Dataset extract:
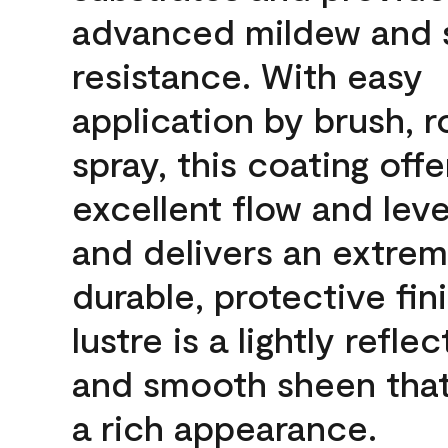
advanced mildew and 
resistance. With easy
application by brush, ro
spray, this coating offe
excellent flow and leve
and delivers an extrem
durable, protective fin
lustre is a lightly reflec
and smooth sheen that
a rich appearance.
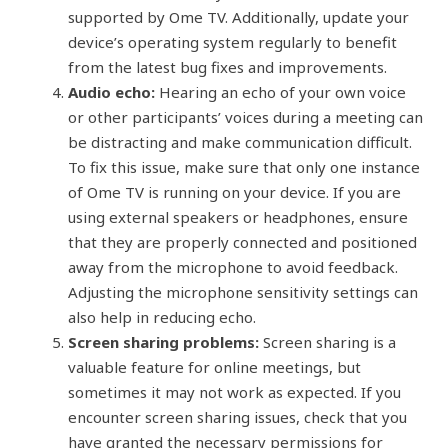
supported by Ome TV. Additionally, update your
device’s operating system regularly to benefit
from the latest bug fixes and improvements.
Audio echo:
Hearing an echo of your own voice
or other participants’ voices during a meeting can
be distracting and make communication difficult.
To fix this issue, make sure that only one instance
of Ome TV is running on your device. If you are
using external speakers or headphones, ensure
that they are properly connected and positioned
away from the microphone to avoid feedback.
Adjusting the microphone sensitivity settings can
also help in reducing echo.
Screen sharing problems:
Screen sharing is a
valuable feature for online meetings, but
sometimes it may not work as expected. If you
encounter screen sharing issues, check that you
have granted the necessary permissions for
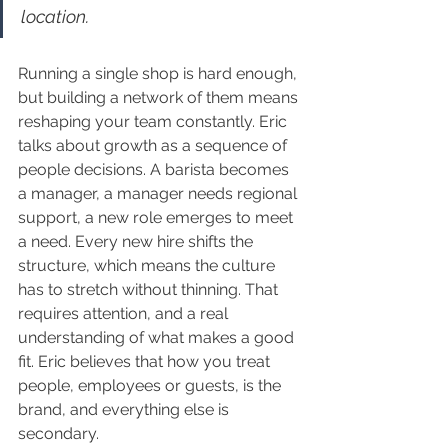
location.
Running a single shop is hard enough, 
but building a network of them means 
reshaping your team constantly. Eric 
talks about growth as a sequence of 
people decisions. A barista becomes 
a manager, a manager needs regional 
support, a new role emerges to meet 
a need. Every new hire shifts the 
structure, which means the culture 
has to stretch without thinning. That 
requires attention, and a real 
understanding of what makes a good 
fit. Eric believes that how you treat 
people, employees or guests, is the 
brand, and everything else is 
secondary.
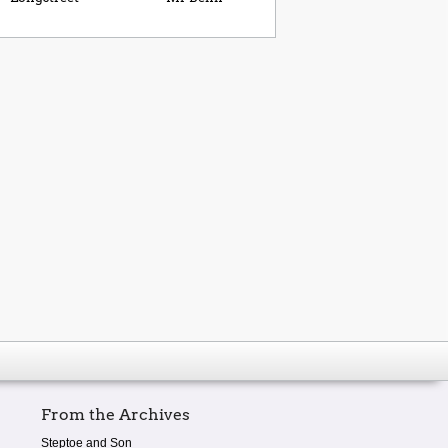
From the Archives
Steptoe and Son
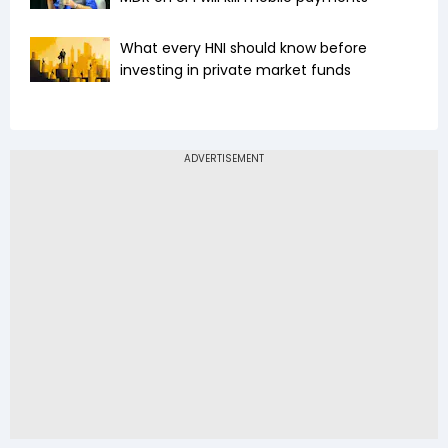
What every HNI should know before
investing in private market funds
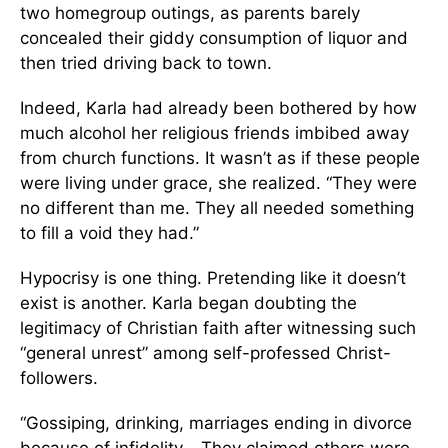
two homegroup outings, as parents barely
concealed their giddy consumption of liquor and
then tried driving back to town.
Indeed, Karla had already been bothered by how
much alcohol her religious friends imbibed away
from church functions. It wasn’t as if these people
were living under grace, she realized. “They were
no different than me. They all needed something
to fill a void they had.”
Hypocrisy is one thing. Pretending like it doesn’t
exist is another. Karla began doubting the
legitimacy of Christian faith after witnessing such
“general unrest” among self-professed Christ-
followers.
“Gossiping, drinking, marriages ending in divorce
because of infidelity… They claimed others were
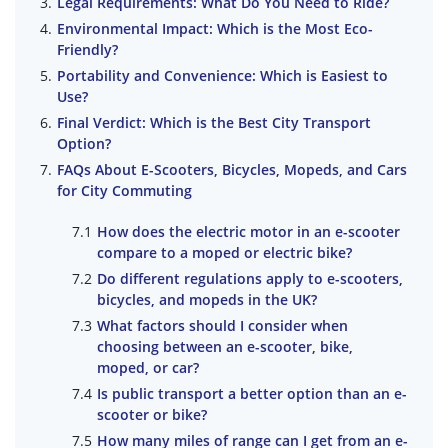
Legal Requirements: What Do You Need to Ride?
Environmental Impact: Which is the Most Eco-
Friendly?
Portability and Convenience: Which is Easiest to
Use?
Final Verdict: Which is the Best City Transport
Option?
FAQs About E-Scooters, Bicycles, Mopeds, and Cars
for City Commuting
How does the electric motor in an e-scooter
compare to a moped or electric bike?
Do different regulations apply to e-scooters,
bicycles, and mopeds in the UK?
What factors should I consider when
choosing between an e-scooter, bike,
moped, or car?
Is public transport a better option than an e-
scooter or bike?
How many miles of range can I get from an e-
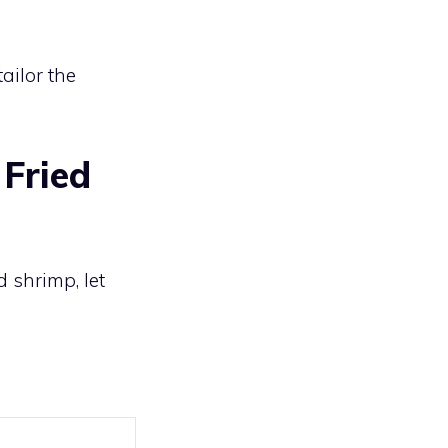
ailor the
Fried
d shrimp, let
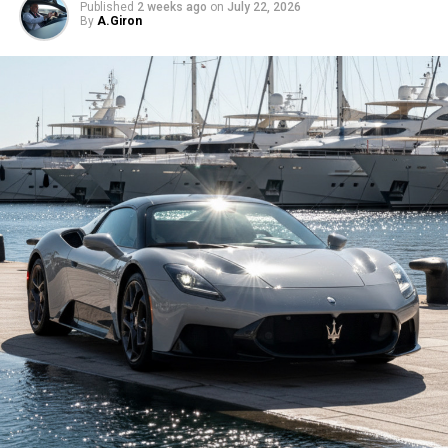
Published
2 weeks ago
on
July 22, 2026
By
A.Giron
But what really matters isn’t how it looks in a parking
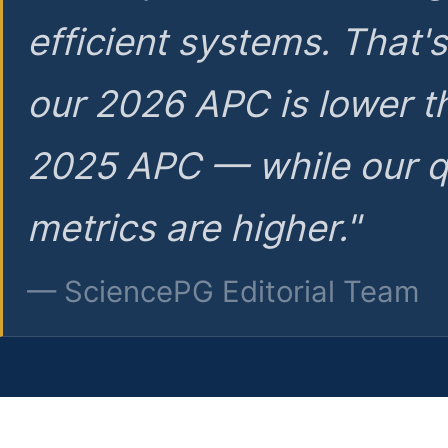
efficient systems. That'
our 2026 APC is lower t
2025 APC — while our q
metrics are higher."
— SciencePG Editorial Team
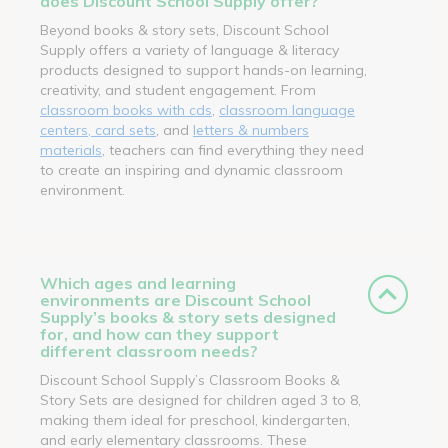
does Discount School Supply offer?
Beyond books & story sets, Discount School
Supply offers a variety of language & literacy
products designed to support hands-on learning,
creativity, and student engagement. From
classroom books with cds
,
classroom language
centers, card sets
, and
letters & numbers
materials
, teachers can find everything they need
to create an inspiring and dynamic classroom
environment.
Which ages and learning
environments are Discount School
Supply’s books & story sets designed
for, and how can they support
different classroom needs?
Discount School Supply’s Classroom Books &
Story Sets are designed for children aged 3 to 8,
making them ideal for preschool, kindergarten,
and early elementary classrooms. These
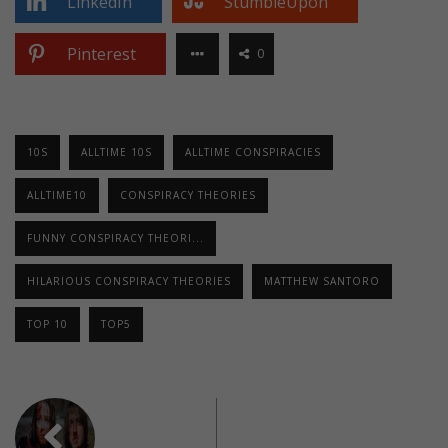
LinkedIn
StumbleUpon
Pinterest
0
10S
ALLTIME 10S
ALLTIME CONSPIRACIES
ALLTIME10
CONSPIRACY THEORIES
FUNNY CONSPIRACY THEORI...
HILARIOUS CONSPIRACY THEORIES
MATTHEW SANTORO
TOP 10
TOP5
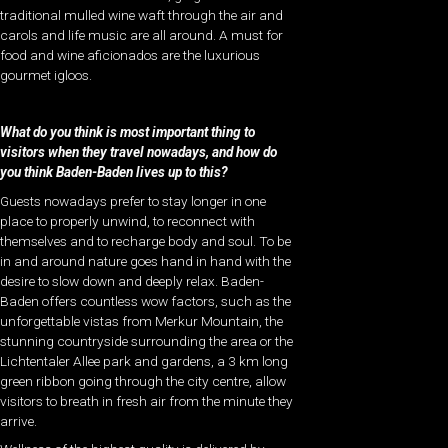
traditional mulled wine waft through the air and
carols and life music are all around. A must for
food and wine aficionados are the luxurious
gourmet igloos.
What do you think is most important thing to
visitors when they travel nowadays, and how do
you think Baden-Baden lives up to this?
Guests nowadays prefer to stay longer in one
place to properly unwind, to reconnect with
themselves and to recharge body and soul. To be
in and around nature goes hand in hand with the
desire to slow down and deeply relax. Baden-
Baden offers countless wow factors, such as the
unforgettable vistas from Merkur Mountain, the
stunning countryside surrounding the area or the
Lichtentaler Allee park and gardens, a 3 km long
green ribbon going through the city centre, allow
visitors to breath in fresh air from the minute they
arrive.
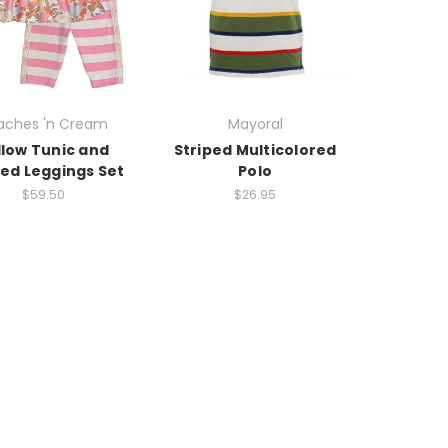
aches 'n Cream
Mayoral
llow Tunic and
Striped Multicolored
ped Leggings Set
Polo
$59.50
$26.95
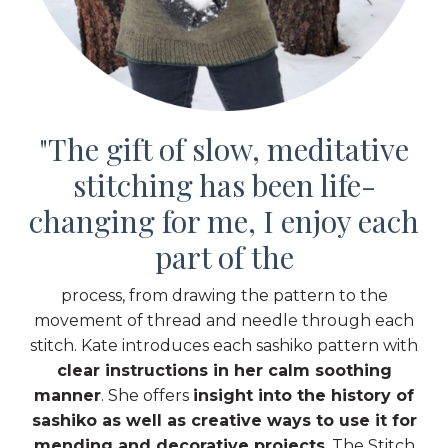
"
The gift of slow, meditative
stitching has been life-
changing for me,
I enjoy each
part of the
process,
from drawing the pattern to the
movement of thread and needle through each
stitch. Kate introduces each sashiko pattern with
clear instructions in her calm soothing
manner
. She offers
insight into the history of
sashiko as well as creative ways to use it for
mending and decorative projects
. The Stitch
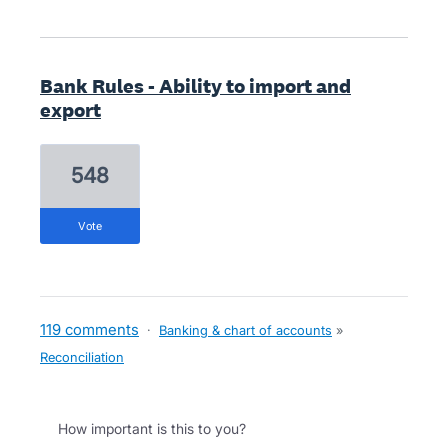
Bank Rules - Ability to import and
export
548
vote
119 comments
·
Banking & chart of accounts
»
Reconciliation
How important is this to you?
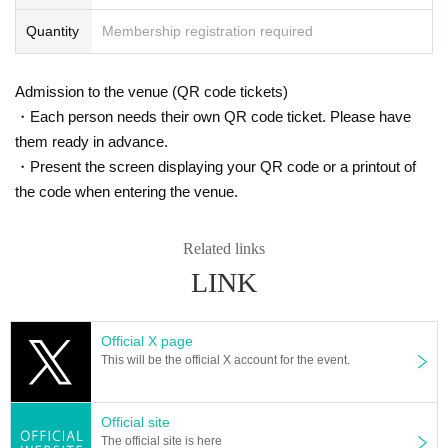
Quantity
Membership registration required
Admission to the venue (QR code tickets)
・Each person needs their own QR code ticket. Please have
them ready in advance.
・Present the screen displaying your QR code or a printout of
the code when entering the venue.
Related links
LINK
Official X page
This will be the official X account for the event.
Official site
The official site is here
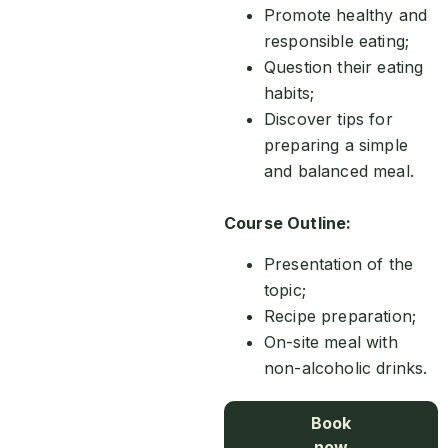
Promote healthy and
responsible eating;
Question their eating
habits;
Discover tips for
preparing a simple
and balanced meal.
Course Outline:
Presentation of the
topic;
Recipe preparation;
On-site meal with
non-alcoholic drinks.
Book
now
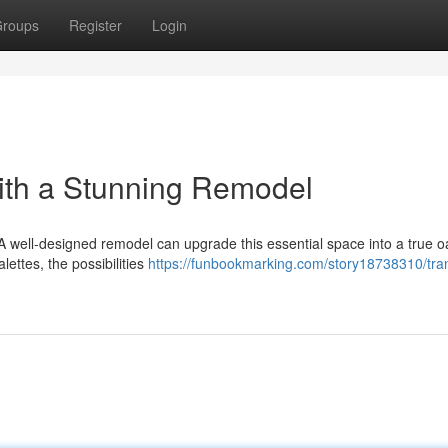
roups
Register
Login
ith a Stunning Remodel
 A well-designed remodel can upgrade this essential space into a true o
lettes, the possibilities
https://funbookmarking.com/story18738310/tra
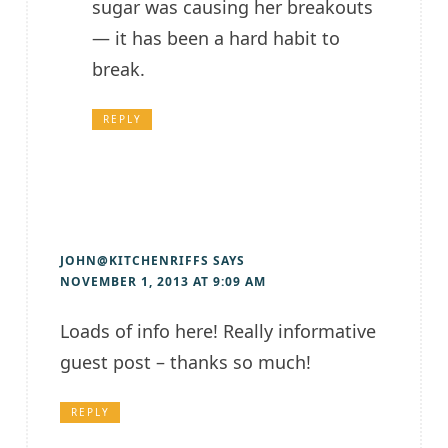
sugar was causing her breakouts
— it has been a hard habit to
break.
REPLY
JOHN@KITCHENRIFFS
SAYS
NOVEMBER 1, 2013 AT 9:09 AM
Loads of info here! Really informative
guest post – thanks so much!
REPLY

Task to complete: Can you copy out, word for word, the text from every one of the items above, leaving the pictures out of your answer?

Exercise output:
advanced mildew and 
resistance. With easy
application by brush, ro
spray, this coating offe
excellent flow and leve
and delivers an extrem
durable, protective fin
lustre is a lightly reflec
and smooth sheen that
a rich appearance.
supported by Ome TV. Additionally, update your
device’s operating system regularly to benefit
from the latest bug fixes and improvements.
Audio echo:
Hearing an echo of your own voice
or other participants’ voices during a meeting can
be distracting and make communication difficult.
To fix this issue, make sure that only one instance
of Ome TV is running on your device. If you are
using external speakers or headphones, ensure
that they are properly connected and positioned
away from the microphone to avoid feedback.
Adjusting the microphone sensitivity settings can
also help in reducing echo.
Screen sharing problems:
Screen sharing is a
valuable feature for online meetings, but
sometimes it may not work as expected. If you
encounter screen sharing issues, check that you
have granted the necessary permissions for
location.
Running a single shop is hard enough, 
but building a network of them means 
reshaping your team constantly. Eric 
talks about growth as a sequence of 
people decisions. A barista becomes 
a manager, a manager needs regional 
support, a new role emerges to meet 
a need. Every new hire shifts the 
structure, which means the culture 
has to stretch without thinning. That 
requires attention, and a real 
understanding of what makes a good 
fit. Eric believes that how you treat 
people, employees or guests, is the 
brand, and everything else is 
secondary.
From the Archives
Steptoe and Son
What every HNI should know before
investing in private market funds
two homegroup outings, as parents barely
concealed their giddy consumption of liquor and
then tried driving back to town.
Indeed, Karla had already been bothered by how
much alcohol her religious friends imbibed away
from church functions. It wasn’t as if these people
were living under grace, she realized. “They were
no different than me. They all needed something
to fill a void they had.”
Hypocrisy is one thing. Pretending like it doesn’t
exist is another. Karla began doubting the
legitimacy of Christian faith after witnessing such
“general unrest” among self-professed Christ-
followers.
“Gossiping, drinking, marriages ending in divorce
because of infidelity… They claimed others were
Legal Requirements: What Do You Need to Ride?
Environmental Impact: Which is the Most Eco-
Friendly?
Portability and Convenience: Which is Easiest to
Use?
Final Verdict: Which is the Best City Transport
Option?
FAQs About E-Scooters, Bicycles, Mopeds, and Cars
for City Commuting
How does the electric motor in an e-scooter
compare to a moped or electric bike?
Do different regulations apply to e-scooters,
bicycles, and mopeds in the UK?
What factors should I consider when
choosing between an e-scooter, bike,
moped, or car?
Is public transport a better option than an e-
scooter or bike?
How many miles of range can I get from an e-
ailor the
Fried
d shrimp, let
Published
2 weeks ago
on
July 22, 2026
By
A.Giron
But what really matters isn’t how it looks in a parking
efficient systems. That'
our 2026 APC is lower t
2025 APC — while our q
metrics are higher."
— SciencePG Editorial Team
does Discount School Supply offer?
Beyond books & story sets, Discount School
Supply offers a variety of language & literacy
products designed to support hands-on learning,
creativity, and student engagement. From
classroom books with cds
,
classroom language
centers, card sets
, and
letters & numbers
materials
, teachers can find everything they need
to create an inspiring and dynamic classroom
environment.
Which ages and learning
environments are Discount School
Supply’s books & story sets designed
for, and how can they support
different classroom needs?
Discount School Supply’s Classroom Books &
Story Sets are designed for children aged 3 to 8,
making them ideal for preschool, kindergarten,
and early elementary classrooms. These
LinkedIn
StumbleUpon
Pinterest
0
10S
ALLTIME 10S
ALLTIME CONSPIRACIES
ALLTIME10
CONSPIRACY THEORIES
FUNNY CONSPIRACY THEORI...
HILARIOUS CONSPIRACY THEORIES
MATTHEW SANTORO
TOP 10
TOP5
traditional mulled wine waft through the air and
carols and life music are all around. A must for
food and wine aficionados are the luxurious
gourmet igloos.
What do you think is most important thing to
visitors when they travel nowadays, and how do
you think Baden-Baden lives up to this?
Guests nowadays prefer to stay longer in one
place to properly unwind, to reconnect with
themselves and to recharge body and soul. To be
in and around nature goes hand in hand with the
desire to slow down and deeply relax. Baden-
Baden offers countless wow factors, such as the
unforgettable vistas from Merkur Mountain, the
stunning countryside surrounding the area or the
Lichtentaler Allee park and gardens, a 3 km long
green ribbon going through the city centre, allow
visitors to breath in fresh air from the minute they
arrive.
aches 'n Cream
Mayoral
llow Tunic and
Striped Multicolored
ped Leggings Set
Polo
$59.50
$26.95
"
The gift of slow, meditative
stitching has been life-
changing for me,
I enjoy each
part of the
process,
from drawing the pattern to the
movement of thread and needle through each
stitch. Kate introduces each sashiko pattern with
clear instructions in her calm soothing
manner
. She offers
insight into the history of
sashiko as well as creative ways to use it for
mending and decorative projects
. The Stitch
Bank Rules - Ability to import and
export
548
vote
119 comments
·
Banking & chart of accounts
»
Reconciliation
How important is this to you?
Quantity
Membership registration required
Admission to the venue (QR code tickets)
・Each person needs their own QR code ticket. Please have
them ready in advance.
・Present the screen displaying your QR code or a printout of
the code when entering the venue.
Related links
LINK
Official X page
This will be the official X account for the event.
Official site
The official site is here
Promote healthy and
responsible eating;
Question their eating
habits;
Discover tips for
preparing a simple
and balanced meal.
Course Outline:
Presentation of the
topic;
Recipe preparation;
On-site meal with
non-alcoholic drinks.
Book
now
roups
Register
Login
ith a Stunning Remodel
 A well-designed remodel can upgrade this essential space into a true o
lettes, the possibilities
https://funbookmarking.com/story18738310/tra
sugar was causing her breakouts
— it has been a hard habit to
break.
REPLY
JOHN@KITCHENRIFFS
SAYS
NOVEMBER 1, 2013 AT 9:09 AM
Loads of info here! Really informative
guest post – thanks so much!
REPLY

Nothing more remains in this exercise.